The "Last "Obamacare Campaign:  Plausible Desirability Versus Plausible Deniability
The president is very good at campaigning and very bad at governing.  Governing requires a lot of personal interaction with people you don't  particularly like. It requires intense one-on-one persuasion.
Whit Ayres, Republican pollster, May 31, 2013

President Obama is now engaged in what he assures us  is his “last campaign.”  He is hellbent on carrying  out his second term agenda – lifting the middle class out of its current economic doldrums  by taxing the rich, investing billions in infrastructure spending,  and expanding healthcare access for Medicaid and the poor, defined as a family of four making less than $89,600.
The success of Obamacare is at the heart  of this campaign.  He must persuade at least 7 million citizens, especially young healthy people and minorities,   to sign up for the health exchanges starting on October 1, 2013.   To do this,  he and his advisors are launching a White House-based  multimillion dollar PR initiative consisting of frequent  Obama speeches across the country, often at college commencements,  prime time TV ads, countless door knockings, and social media saturation.  

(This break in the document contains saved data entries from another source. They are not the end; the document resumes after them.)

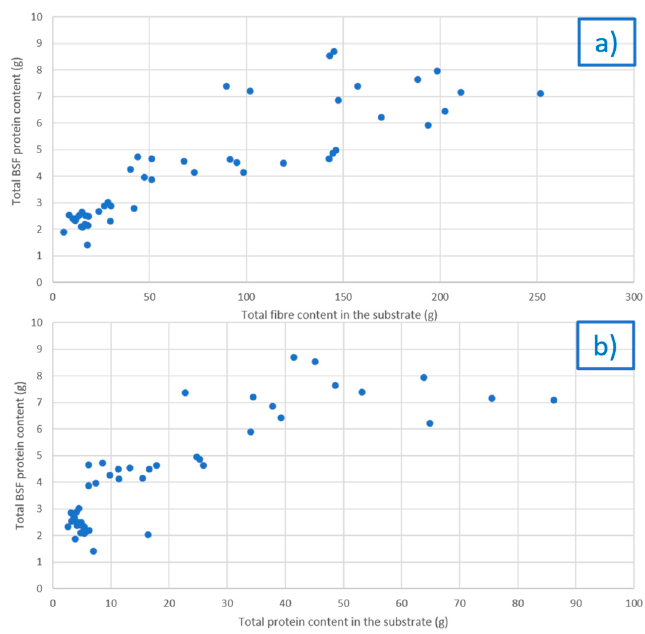
Figure 2. Correlation between total protein content (absolute amount) in the BSF prepupae biomass recorded in each experiment (starting from 300 BSF larvae) and ( a ) total fibre and ( b ) total protein contained in the rearing substrate (absolute amount).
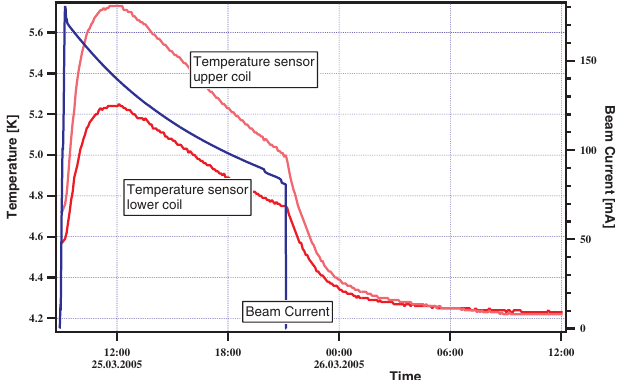
FIG. 4. (Color) Measured temperature change in the undulator device caused by the current (170 mA maximum beam current, beam energy 2.5 GeV).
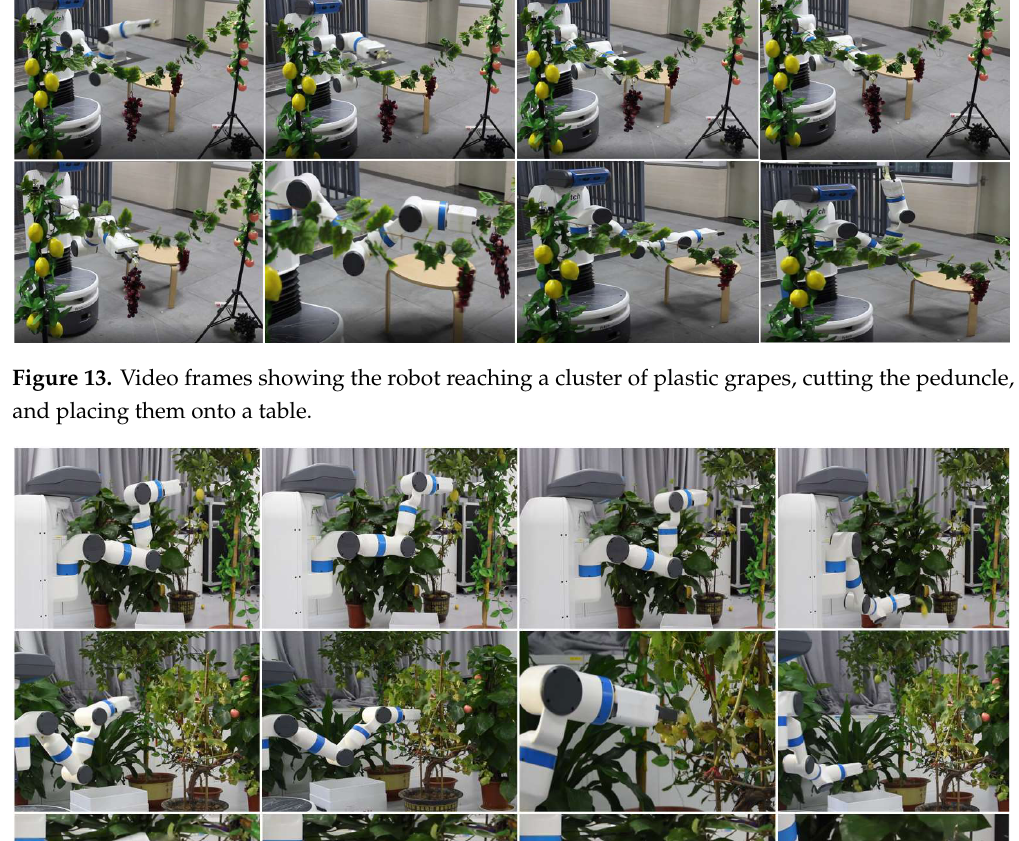
Figure 14. Video frames showing robot harvests real lemons (top), grapes (middle), and common figs (bottom).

The campaign will feature positive benefits so far,   anecdotal stories of patients saved through federal largess,   and the promise that exchanges will offer abundant consumer choice and lower premiums generated by insurance company competition.  To advance this monumental effort, the administration has developed 78 talking points and has simplified the online application by reducing it from 21 to 3 pages. 

To succeed, the president must develop a unifying message of “plausible desirability” of Obamacare.  This is difficult, because so far Obamacare has raised premiums,   caused businesses to delay hiring,  to reduce low level workers to 39 hours a week, and to drop 10 million  workers or so from coverage.
Aligned against Obama's  last campaign are the House GOP,  GOP governors,   500 conservative groups denied tax-exempt status by the IRS, right-of-center Americans, and 55% of Americans who think Obamacare should be repealed.
Complicating the campaign is a flurry of scandals – Benghazi,  the Fox News and Associated Press incursions,  the Kathleen Sibelius attempt to raise private funds to pay for health exchanges, and the  IRS delay or denial of tax exempt status for Obama’s ideological foes.  
The Obama position is that these are not scandals at all, but mistakes carried out by underlings who knew not what they are doing.   He has yet to explain why the head of the IRS made 118 visits to the White House over the course of two presidential campaigns while conservative groups were being denied tax exemptions.  
His defense has been that he does not interfere with iongoing nvestigations,  that the Justice Department, State Department,  the Department of the Treasury, and the IRS are "independent" federal agencies,  and that all he knows is what he reads in the papers.  To which a Wall Street Journal ran a May 24  editorial with the title,  “If the President Doesn’t Run the Country: Then Who Does?”  The question  is:  Does  the President’s positions on these matters fall into the category of “Plausible Deniability.?
Tweet:   Obama  is leading a campaign to assure Obamacare’s success: does the campaign have “plausible desirability” or “plausible deniability?”